The 47-event, $428 million schedule the PGA Tour released Monday features groundbreaking purse increases, a dramatically streamlined playoff and plenty of unknowns.
What we know:
The 2022-23 schedule was born from the growing threat of LIV Golf and an arm’s race that’s being measured in the millions of dollars. In response to the Saudi-backed league, the Tour unveiled a schedule with dramatic purse increases in eight events that range from $15 million to $25 million – including bumps at The Players, Genesis Invitational and WGC-Dell Technologies Match Play.
The new line up also features a return to a calendar season and the influx of to-be-determined big money international events in the fall to reward the game’s top players.
Beyond that, however, it remains to be seen how the current landscape will be reshaped by the changes. Atop the list of unknowns is what happens to the current fall events?
There are nine fall events – which begin with the Fortinet Championship in September and conclude with the RSM Classic in late November – and the idea is that those tournaments will become a sort of qualifying series for players who failed to keep their Tour cards.
The new schedule has reduced the number of players who qualify for the playoffs and retain their Tour status to the top 70 from the regular-season points list, down from the top 125. That economy of scale will create an even more intense focus for those looking to keep their cards with the Wyndham Championship, the final regular-season event, gaining even more importance.
“We’ve always thought of it as we are the wildcard game, the play-in game. Our status is now elevated and that’s going to make a huge improvement in the strength and depth of our field,” said Mark Brazil, the CEO of Piedmont Triad Charitable Foundation, which oversees the Wyndham Championship.
This week’s Wyndham Championship will come with a healthy amount of intrigue for those players vying to finish inside the top 125 (a number that’s been adjusted this year because of the LIV Golf suspensions).

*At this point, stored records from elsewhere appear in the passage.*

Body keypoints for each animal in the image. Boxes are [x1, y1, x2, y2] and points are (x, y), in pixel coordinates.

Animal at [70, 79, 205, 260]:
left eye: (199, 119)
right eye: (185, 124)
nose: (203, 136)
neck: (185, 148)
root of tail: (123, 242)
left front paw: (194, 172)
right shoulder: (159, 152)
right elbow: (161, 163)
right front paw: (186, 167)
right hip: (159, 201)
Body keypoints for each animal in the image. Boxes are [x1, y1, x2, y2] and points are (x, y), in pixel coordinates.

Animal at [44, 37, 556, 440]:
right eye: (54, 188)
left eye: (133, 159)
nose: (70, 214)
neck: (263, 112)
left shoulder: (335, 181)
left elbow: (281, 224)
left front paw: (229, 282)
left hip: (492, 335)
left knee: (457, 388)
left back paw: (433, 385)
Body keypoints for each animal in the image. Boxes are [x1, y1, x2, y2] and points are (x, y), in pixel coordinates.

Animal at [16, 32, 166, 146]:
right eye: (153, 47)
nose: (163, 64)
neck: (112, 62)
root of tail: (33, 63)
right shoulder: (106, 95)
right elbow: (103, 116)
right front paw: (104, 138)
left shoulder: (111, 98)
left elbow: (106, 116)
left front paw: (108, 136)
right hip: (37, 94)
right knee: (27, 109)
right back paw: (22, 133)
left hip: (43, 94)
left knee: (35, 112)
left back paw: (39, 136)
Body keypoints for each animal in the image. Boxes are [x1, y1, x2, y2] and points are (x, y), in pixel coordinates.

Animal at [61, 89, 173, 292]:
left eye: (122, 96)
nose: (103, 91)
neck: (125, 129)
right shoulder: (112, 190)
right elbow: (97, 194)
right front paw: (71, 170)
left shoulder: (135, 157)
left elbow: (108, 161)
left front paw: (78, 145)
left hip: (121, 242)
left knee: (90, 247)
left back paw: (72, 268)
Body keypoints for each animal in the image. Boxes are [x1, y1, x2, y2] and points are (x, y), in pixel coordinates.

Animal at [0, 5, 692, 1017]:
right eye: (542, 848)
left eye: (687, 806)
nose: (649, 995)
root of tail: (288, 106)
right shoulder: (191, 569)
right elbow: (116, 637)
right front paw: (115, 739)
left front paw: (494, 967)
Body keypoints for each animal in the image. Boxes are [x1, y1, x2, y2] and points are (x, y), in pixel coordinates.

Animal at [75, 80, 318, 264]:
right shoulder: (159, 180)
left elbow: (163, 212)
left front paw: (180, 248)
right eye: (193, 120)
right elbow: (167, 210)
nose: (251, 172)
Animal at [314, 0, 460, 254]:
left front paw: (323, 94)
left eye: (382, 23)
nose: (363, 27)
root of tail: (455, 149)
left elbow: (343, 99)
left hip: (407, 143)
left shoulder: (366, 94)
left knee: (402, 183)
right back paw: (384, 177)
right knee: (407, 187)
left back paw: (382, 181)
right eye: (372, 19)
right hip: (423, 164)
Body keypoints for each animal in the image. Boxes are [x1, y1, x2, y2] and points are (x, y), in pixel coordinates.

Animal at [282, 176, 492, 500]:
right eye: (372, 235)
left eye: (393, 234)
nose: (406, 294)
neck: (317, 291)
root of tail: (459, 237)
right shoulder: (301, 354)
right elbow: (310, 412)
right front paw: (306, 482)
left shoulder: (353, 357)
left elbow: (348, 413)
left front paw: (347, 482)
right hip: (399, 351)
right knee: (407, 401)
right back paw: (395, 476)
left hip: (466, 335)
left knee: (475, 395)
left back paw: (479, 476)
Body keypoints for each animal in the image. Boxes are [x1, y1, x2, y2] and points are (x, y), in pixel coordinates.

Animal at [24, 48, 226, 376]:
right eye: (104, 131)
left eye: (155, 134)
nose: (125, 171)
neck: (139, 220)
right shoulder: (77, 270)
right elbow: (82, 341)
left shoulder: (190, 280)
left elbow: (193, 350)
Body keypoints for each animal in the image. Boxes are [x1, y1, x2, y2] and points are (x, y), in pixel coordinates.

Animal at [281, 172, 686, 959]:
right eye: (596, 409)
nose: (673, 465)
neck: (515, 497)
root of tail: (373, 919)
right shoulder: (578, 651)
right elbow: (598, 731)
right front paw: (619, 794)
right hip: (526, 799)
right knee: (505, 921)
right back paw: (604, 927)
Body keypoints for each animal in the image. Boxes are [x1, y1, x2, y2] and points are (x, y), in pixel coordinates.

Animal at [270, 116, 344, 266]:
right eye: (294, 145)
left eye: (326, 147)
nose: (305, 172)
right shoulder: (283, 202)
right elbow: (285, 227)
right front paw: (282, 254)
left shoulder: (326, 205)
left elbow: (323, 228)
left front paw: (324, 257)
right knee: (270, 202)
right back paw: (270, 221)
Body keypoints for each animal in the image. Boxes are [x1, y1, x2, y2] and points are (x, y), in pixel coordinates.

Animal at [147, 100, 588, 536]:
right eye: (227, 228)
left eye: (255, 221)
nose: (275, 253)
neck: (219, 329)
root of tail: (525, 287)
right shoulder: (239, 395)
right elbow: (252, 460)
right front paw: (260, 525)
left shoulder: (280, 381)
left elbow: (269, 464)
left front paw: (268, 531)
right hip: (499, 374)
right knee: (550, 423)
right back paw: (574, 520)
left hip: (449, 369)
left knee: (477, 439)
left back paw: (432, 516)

Now imagine that same intrigue for players trying to crack the top 70.
To put that number in context, Gary Woodland, Beau Hossler and Adam Scott would all be scrambling to break inside the top 70 this week and Trey Mullinax, who has won this season on Tour, would be on the bubble at No. 69.
PGA Tour releases 2022-23 schedule with lots of prizes and bonus money on offer
This same concept applies to the fall events, which would drop off the FedExCup schedule starting next year. Without FedExCup points or an invitation to the Masters or even a spot in the field at the Sentry Tournament of Champions, the fall tournaments lose much of their luster. But not all fall events are created equally.
“When we signed up over a decade ago we weren’t on the FedEx schedule or the Master [invitation for winners] and then we got that,” said Davis Love III, the host of the RSM Classic. “But now everybody is going backwards again.”
Love, who hosted the first RSM Classic in 2010, said he didn’t know what was going to happen to the fall events, but admitted that RSM is a unique corporate partner.
“Sponsors don’t last 12 years and generally don’t become a part of a culture and a town, so we will do what they want to do. Their thing is Sea Island, the hotel, entertaining their clients, the week before Thanksgiving works for everybody,” Love said. “The RSM people are going to come to Sea Island no matter what the format. For us how does this impact the field, and nobody really knows until we do it.”
The short answer to Love’s question is that going forward players who finish inside the top 70 on the previous season’s points list probably wouldn’t have much interest in playing the fall events, but that still leaves a large swath of players who would need to play to regain their status
In addition to Woodland, Hossler and Scott; Justin Rose, Jason Day and Brandt Snedeker are all currently outside the top 70 and would need to play the fall.
“It seems to me we’ll get more guys from 70 to 150 [on the FedExCup list] who will play more. The guys who like to play and bring their families can still do that,” Love said.
Not every fall event will be as fortunate as the RSM Classic and it appears likely there will be attrition and that portion of the schedule will look vastly different starting next year, but of all the unknowns born from Monday’s announcement it seems the one constant will be some form of Tour golf in the fall.